Specific-Domain Tasks (RQ3). We conduct experiments on four specific-domain tasks to assess whether domain KG benefits K-DLM. Following the experiment setup in [13] for the Finance-NER and Medicine-NER tasks, we evaluate models equipped with HowNet on these tasks. For our self-developed ServiceKG, we fine-tune the RoBERTa-wwm as described in Sect. 4.2 using the method proposed by K-BERT with this KG, and obtain K-BERT (ServiceKG) for comparison with our K-DLM. The results are summarized in Table 3.

  • In domain-specific NER tasks, HowNet’s financial and medical knowledge aids entity identification in sentences. Our K-DLM outperforms K-BERT (HowNet) in terms of precision and F1 score, indicating its successful classification of entities into correct categories with the assistance of sememes.

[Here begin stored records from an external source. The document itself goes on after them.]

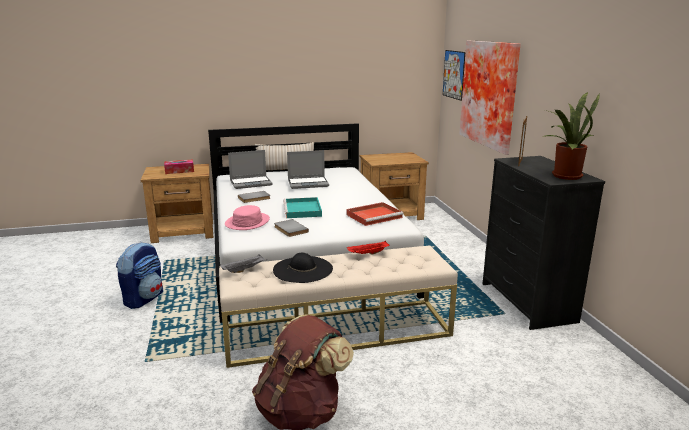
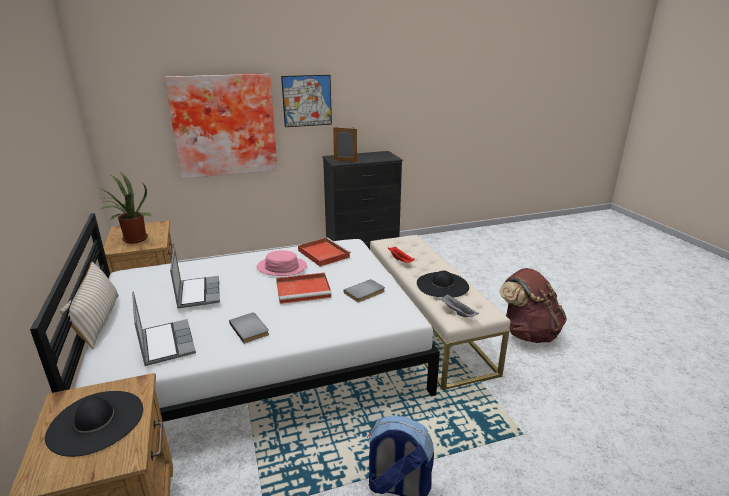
camera: 95 degrees left, 5 degrees up
tissue box [164,159,194,174] -> black hat [45,391,143,457]
pink hat [225,205,270,230] -> pink hat moved to [257,250,307,276]
turquoise tray [283,197,322,218] -> red tray [276,273,332,304]
picture [443,50,465,101] -> picture moved to [281,75,332,127]
potted plant [543,92,600,180] -> potted plant moved to [99,172,152,244]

  • For our query intention classification tasks (Affair-CLS and Service-CLS), we focus more on the relationship between entities (i.e., services offered to something) than on the types of entities in the query. Therefore, the phrase and entity mask has no significant effect. Because queries are relatively short, adding entity relation entity triples into a query using K-BERT can cause semantic drift that cannot be ignored. In contrast, our K-DLM introduces relations by replacement without changing the sentence length, resulting in improved performance in short text classification.

5 Conclusion

In summary, our proposed K-DLM framework utilizes a Chinese soft-label scheme, split-and-merge mapping strategy, and replacement-based relation injection strategy for short text processing. This approach enhances the utilization of sememes and category information, leading to improved model performance in vertical domain query understanding while avoiding semantic drift. Experimental results demonstrate that using sememes of Chinese words enhances the performance of open-domain classification tasks relying on common knowledge. We conducted comparisons with alternative KG introduction methods to assess efficacy and applicability. Additionally, our approach enables adaptability to tasks across diverse domains by leveraging domain-specific KGs during pre-training.